Secret Lives: Reaping What She Sews

While growing up in a working-class neighborhood in Michigan, Dean Carol A. Lefebvre remembers her parents designating a strict budget for school clothes. Once the money was gone, it was gone, so Lefebvre and her sister learned to make wise choices in quality and affordability.

They also learned how to sew.

“Our budget for school clothes was limited, but we had unlimited access to fabric,” she recalls with a laugh. “We’d buy things like jeans, then sew our own tops and dresses. It was fun.”
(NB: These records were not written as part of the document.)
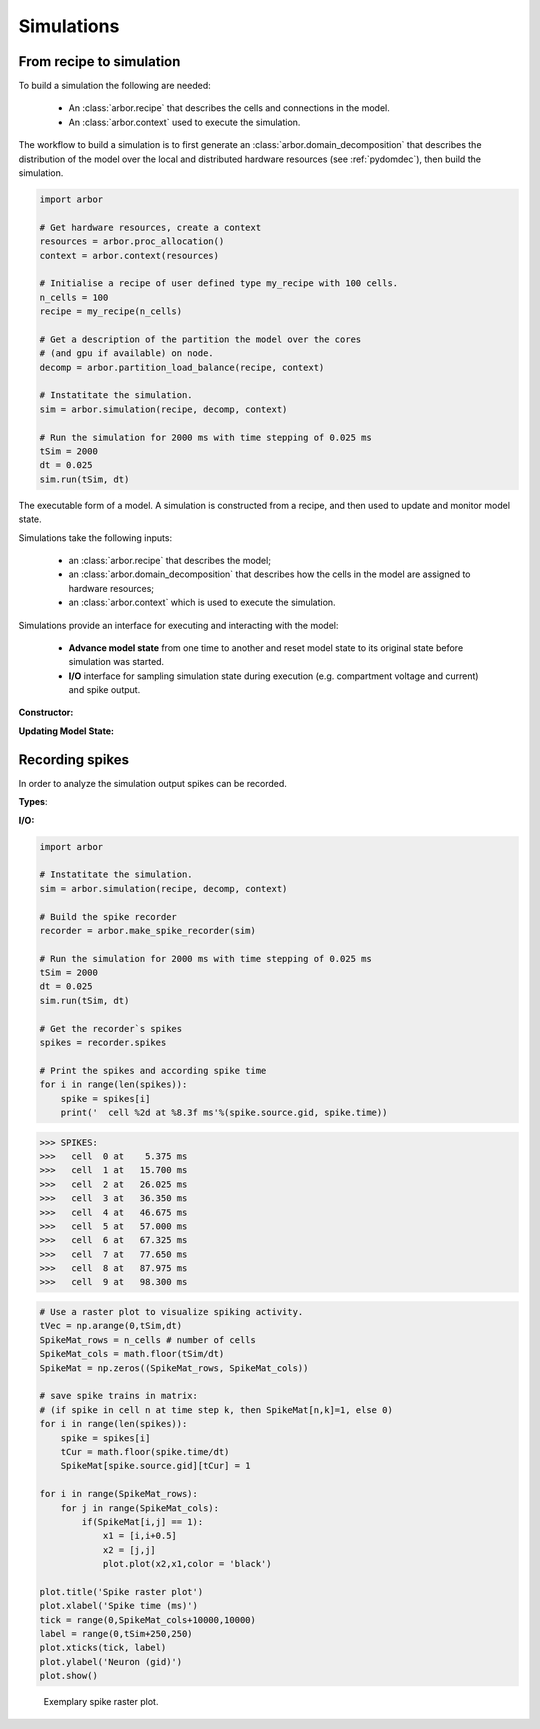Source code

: .. _pysimulation:

Simulations
===========

From recipe to simulation
-------------------------

To build a simulation the following are needed:

    * An :class:`arbor.recipe` that describes the cells and connections
      in the model.
    * An :class:`arbor.context` used to execute the simulation.

The workflow to build a simulation is to first generate an
:class:`arbor.domain_decomposition` that describes the distribution of the model
over the local and distributed hardware resources (see :ref:`pydomdec`),
then build the simulation.

.. container:: example-code

    .. code-block:: python

        import arbor

        # Get hardware resources, create a context
        resources = arbor.proc_allocation()
        context = arbor.context(resources)

        # Initialise a recipe of user defined type my_recipe with 100 cells.
        n_cells = 100
        recipe = my_recipe(n_cells)

        # Get a description of the partition the model over the cores
        # (and gpu if available) on node.
        decomp = arbor.partition_load_balance(recipe, context)

        # Instatitate the simulation.
        sim = arbor.simulation(recipe, decomp, context)

        # Run the simulation for 2000 ms with time stepping of 0.025 ms
        tSim = 2000
        dt = 0.025
        sim.run(tSim, dt)

.. module:: arbor

.. class:: simulation

    The executable form of a model. A simulation is constructed
    from a recipe, and then used to update and monitor model state.

    Simulations take the following inputs:

        * an :class:`arbor.recipe` that describes the model;
        * an :class:`arbor.domain_decomposition` that describes how the cells in the model are assigned to hardware resources;
        * an :class:`arbor.context` which is used to execute the simulation.

    Simulations provide an interface for executing and interacting with the model:

        * **Advance model state** from one time to another and reset model
          state to its original state before simulation was started.
        * **I/O** interface for sampling simulation state during execution
          (e.g. compartment voltage and current) and spike output.

    **Constructor:**

    .. function:: simulation(recipe, dom_dec, context)

        Initialize the model described by a recipe, with cells and network distributed according to dom_dec, and computation resources described by context.

        .. attribute:: recipe

            See :class:`arbor.recipe`.

        .. attribute:: dom_dec

            See :class:`arbor.domain_decomposition`.

        .. attribute:: context

            See :class:`arbor.context`.

    **Updating Model State:**

    .. function:: reset()

        Reset the state of the simulation to its initial state to rerun the simulation.

    .. function:: run(tfinal, dt)

        Run the simulation from current simulation time to :attr:`tfinal`,
        with maximum time step size :attr:`dt`.

        .. attribute:: tfinal

            Final simulation time (in ms).

        .. attribute:: dt

            Time step size (in ms).

Recording spikes
----------------
In order to analyze the simulation output spikes can be recorded.

**Types**:

.. class:: spike

    .. function:: spike()

        Constructor.

    .. attribute:: source

        The spike source (type: cell_member with :attr:`arbor.cell_member.gid` (default: 0) and :attr:`arbor.cell_member.index` (default: 0)).

    .. attribute:: time

        Spike time (in ms, default: -1 ms).

.. class:: sprec

    .. function:: sprec()

        Constructor.

    .. attribute:: spikes

        Recorded spikes (type: :class:`spike`).

**I/O:**

.. function:: make_spike_recorder(simulation)

       Records all spikes generated over all domains during a simulation (type: :class:`sprec`)

.. container:: example-code

    .. code-block:: python

        import arbor

        # Instatitate the simulation.
        sim = arbor.simulation(recipe, decomp, context)

        # Build the spike recorder
        recorder = arbor.make_spike_recorder(sim)

        # Run the simulation for 2000 ms with time stepping of 0.025 ms
        tSim = 2000
        dt = 0.025
        sim.run(tSim, dt)

        # Get the recorder`s spikes
        spikes = recorder.spikes

        # Print the spikes and according spike time
        for i in range(len(spikes)):
            spike = spikes[i]
            print('  cell %2d at %8.3f ms'%(spike.source.gid, spike.time))

>>> SPIKES:
>>>   cell  0 at    5.375 ms
>>>   cell  1 at   15.700 ms
>>>   cell  2 at   26.025 ms
>>>   cell  3 at   36.350 ms
>>>   cell  4 at   46.675 ms
>>>   cell  5 at   57.000 ms
>>>   cell  6 at   67.325 ms
>>>   cell  7 at   77.650 ms
>>>   cell  8 at   87.975 ms
>>>   cell  9 at   98.300 ms

.. container:: example-code

    .. code-block:: python

        # Use a raster plot to visualize spiking activity.
        tVec = np.arange(0,tSim,dt)
        SpikeMat_rows = n_cells # number of cells
        SpikeMat_cols = math.floor(tSim/dt)
        SpikeMat = np.zeros((SpikeMat_rows, SpikeMat_cols))

        # save spike trains in matrix:
        # (if spike in cell n at time step k, then SpikeMat[n,k]=1, else 0)
        for i in range(len(spikes)):
            spike = spikes[i]
            tCur = math.floor(spike.time/dt)
            SpikeMat[spike.source.gid][tCur] = 1

        for i in range(SpikeMat_rows):
            for j in range(SpikeMat_cols):
                if(SpikeMat[i,j] == 1):
                    x1 = [i,i+0.5]
                    x2 = [j,j]
                    plot.plot(x2,x1,color = 'black')

        plot.title('Spike raster plot')
        plot.xlabel('Spike time (ms)')
        tick = range(0,SpikeMat_cols+10000,10000)
        label = range(0,tSim+250,250)
        plot.xticks(tick, label)
        plot.ylabel('Neuron (gid)')
        plot.show()


.. figure:: Rasterplot

    Exemplary spike raster plot.
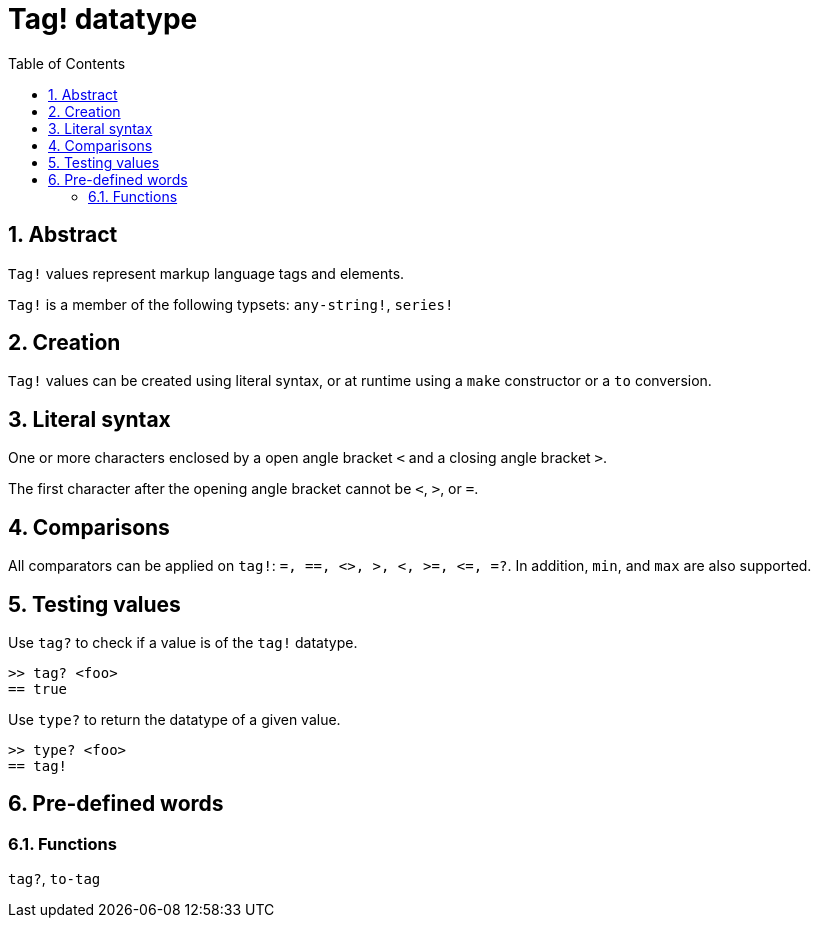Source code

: = Tag! datatype
:toc:
:numbered:

== Abstract

`Tag!` values represent markup language tags and elements.

`Tag!` is a member of the following typsets: `any-string!`, `series!`

== Creation

`Tag!` values can be created using literal syntax, or at runtime using a `make` constructor or a `to` conversion.

== Literal syntax

One or more characters enclosed by a open angle bracket `<` and a closing angle bracket `>`.

The first character after the opening angle bracket cannot be `<`, `>`, or `=`.

== Comparisons

All comparators can be applied on `tag!`: `=, ==, <>, >, <, >=, &lt;=, =?`. In addition, `min`, and `max` are also supported.

== Testing values

Use `tag?` to check if a value is of the `tag!` datatype.

```red
>> tag? <foo>
== true
```

Use `type?` to return the datatype of a given value.

```red
>> type? <foo>
== tag!
```

== Pre-defined words

=== Functions

`tag?`, `to-tag`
She’s maintained the habit throughout her life — Lefebvre has a sewing studio in her home — and she expanded on the talent when she moved to Augusta in 1989. “I thought since quilting is traditionally a southern skill, I should learn it. It would help me fit in and feel like part of the community.”

She mastered the skill quickly and has enjoyed it ever since.

Quilts — batting enclosed between layers of fabric and kept in place by lines of stitching — emerged as an economical way to salvage scraps of materials, producing blankets often made of recycled clothing. “Back in the old days, quilts were really utilitarian,” Lefebvre says. These days, the hobby has become a highly social and artistic means of creative expression.

“Quilts take me a long time to complete as I am only able to work on them for short periods of time,” says Lefebvre, “but I still manage to make about three to five a year. Because I turn out so few quilts in a year, I primarily quilt for family, as well as friends who are like family.”

She recently added yet another beneficiary to her list. Lefebvre made a University of Georgia-themed quilt and donated it to a lucky raffle winner, with proceeds benefiting the American Heart Association. Dr. Allen Braselton, assistant professor for patient services, was the winner of the quilt.

“Georgia is our biggest feeder school,” she says, “so I thought it would be fun to tie that connection into a quilt.”

Says Lefebvre, “I’ve always loved art — we have over 180 pieces of it in The Dental College of Georgia Building — and it’s a great feeling to use my creativity to benefit a good cause.”